**WORK TASK:** Produce an exact copy of the listing.

[ENTRIES SHOWN Boundary: Start]

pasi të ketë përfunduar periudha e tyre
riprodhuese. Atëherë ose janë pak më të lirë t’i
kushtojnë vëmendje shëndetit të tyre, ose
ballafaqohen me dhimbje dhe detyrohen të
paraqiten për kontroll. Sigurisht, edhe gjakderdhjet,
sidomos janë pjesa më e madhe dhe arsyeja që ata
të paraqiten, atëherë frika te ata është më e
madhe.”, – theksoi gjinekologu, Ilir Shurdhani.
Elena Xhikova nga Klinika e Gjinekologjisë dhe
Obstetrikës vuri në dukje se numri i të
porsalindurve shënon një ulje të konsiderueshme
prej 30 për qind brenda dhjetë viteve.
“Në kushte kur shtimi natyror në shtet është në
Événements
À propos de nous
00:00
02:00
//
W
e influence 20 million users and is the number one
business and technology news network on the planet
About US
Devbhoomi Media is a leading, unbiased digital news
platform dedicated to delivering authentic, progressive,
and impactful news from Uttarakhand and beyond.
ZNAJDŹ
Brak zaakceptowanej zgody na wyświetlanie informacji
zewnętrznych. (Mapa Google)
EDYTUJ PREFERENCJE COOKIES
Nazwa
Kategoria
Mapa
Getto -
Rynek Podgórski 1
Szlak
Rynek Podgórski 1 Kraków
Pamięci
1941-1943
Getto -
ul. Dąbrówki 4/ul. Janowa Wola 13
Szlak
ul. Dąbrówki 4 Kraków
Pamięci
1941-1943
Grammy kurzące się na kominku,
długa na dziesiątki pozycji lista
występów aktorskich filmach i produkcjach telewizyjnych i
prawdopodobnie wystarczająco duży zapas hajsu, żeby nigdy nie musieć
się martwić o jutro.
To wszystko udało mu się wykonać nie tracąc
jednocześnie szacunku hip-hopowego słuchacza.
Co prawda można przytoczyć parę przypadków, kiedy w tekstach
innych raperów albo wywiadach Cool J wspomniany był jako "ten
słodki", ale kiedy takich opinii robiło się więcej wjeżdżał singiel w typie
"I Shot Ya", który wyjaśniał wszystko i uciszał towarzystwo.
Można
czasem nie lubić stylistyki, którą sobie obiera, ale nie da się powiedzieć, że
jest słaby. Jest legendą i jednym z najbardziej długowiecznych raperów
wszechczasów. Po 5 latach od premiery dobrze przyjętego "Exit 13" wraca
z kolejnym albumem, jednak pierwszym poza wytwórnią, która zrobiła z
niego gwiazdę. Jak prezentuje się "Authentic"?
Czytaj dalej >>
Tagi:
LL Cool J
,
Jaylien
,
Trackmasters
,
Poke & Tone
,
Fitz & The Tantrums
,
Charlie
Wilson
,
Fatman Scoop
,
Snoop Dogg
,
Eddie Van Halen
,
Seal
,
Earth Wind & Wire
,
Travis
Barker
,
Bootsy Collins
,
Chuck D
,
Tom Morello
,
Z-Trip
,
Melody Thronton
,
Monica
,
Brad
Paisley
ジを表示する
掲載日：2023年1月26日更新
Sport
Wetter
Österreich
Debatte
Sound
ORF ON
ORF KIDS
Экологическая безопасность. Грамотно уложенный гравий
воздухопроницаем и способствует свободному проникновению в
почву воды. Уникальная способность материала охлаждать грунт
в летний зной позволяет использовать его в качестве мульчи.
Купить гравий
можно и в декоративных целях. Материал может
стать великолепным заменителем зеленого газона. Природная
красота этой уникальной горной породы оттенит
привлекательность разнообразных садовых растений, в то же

[ENTRIES SHOWN Boundary: End]

**ANSWER BOX:**
pasi të ketë përfunduar periudha e tyre
riprodhuese. Atëherë ose janë pak më të lirë t’i
kushtojnë vëmendje shëndetit të tyre, ose
ballafaqohen me dhimbje dhe detyrohen të
paraqiten për kontroll. Sigurisht, edhe gjakderdhjet,
sidomos janë pjesa më e madhe dhe arsyeja që ata
të paraqiten, atëherë frika te ata është më e
madhe.”, – theksoi gjinekologu, Ilir Shurdhani.
Elena Xhikova nga Klinika e Gjinekologjisë dhe
Obstetrikës vuri në dukje se numri i të
porsalindurve shënon një ulje të konsiderueshme
prej 30 për qind brenda dhjetë viteve.
“Në kushte kur shtimi natyror në shtet është në
Événements
À propos de nous
00:00
02:00
//
W
e influence 20 million users and is the number one
business and technology news network on the planet
About US
Devbhoomi Media is a leading, unbiased digital news
platform dedicated to delivering authentic, progressive,
and impactful news from Uttarakhand and beyond.
ZNAJDŹ
Brak zaakceptowanej zgody na wyświetlanie informacji
zewnętrznych. (Mapa Google)
EDYTUJ PREFERENCJE COOKIES
Nazwa
Kategoria
Mapa
Getto -
Rynek Podgórski 1
Szlak
Rynek Podgórski 1 Kraków
Pamięci
1941-1943
Getto -
ul. Dąbrówki 4/ul. Janowa Wola 13
Szlak
ul. Dąbrówki 4 Kraków
Pamięci
1941-1943
Grammy kurzące się na kominku,
długa na dziesiątki pozycji lista
występów aktorskich filmach i produkcjach telewizyjnych i
prawdopodobnie wystarczająco duży zapas hajsu, żeby nigdy nie musieć
się martwić o jutro.
To wszystko udało mu się wykonać nie tracąc
jednocześnie szacunku hip-hopowego słuchacza.
Co prawda można przytoczyć parę przypadków, kiedy w tekstach
innych raperów albo wywiadach Cool J wspomniany był jako "ten
słodki", ale kiedy takich opinii robiło się więcej wjeżdżał singiel w typie
"I Shot Ya", który wyjaśniał wszystko i uciszał towarzystwo.
Można
czasem nie lubić stylistyki, którą sobie obiera, ale nie da się powiedzieć, że
jest słaby. Jest legendą i jednym z najbardziej długowiecznych raperów
wszechczasów. Po 5 latach od premiery dobrze przyjętego "Exit 13" wraca
z kolejnym albumem, jednak pierwszym poza wytwórnią, która zrobiła z
niego gwiazdę. Jak prezentuje się "Authentic"?
Czytaj dalej >>
Tagi:
LL Cool J
,
Jaylien
,
Trackmasters
,
Poke & Tone
,
Fitz & The Tantrums
,
Charlie
Wilson
,
Fatman Scoop
,
Snoop Dogg
,
Eddie Van Halen
,
Seal
,
Earth Wind & Wire
,
Travis
Barker
,
Bootsy Collins
,
Chuck D
,
Tom Morello
,
Z-Trip
,
Melody Thronton
,
Monica
,
Brad
Paisley
ジを表示する
掲載日：2023年1月26日更新
Sport
Wetter
Österreich
Debatte
Sound
ORF ON
ORF KIDS
Экологическая безопасность. Грамотно уложенный гравий
воздухопроницаем и способствует свободному проникновению в
почву воды. Уникальная способность материала охлаждать грунт
в летний зной позволяет использовать его в качестве мульчи.
Купить гравий
можно и в декоративных целях. Материал может
стать великолепным заменителем зеленого газона. Природная
красота этой уникальной горной породы оттенит
привлекательность разнообразных садовых растений, в то же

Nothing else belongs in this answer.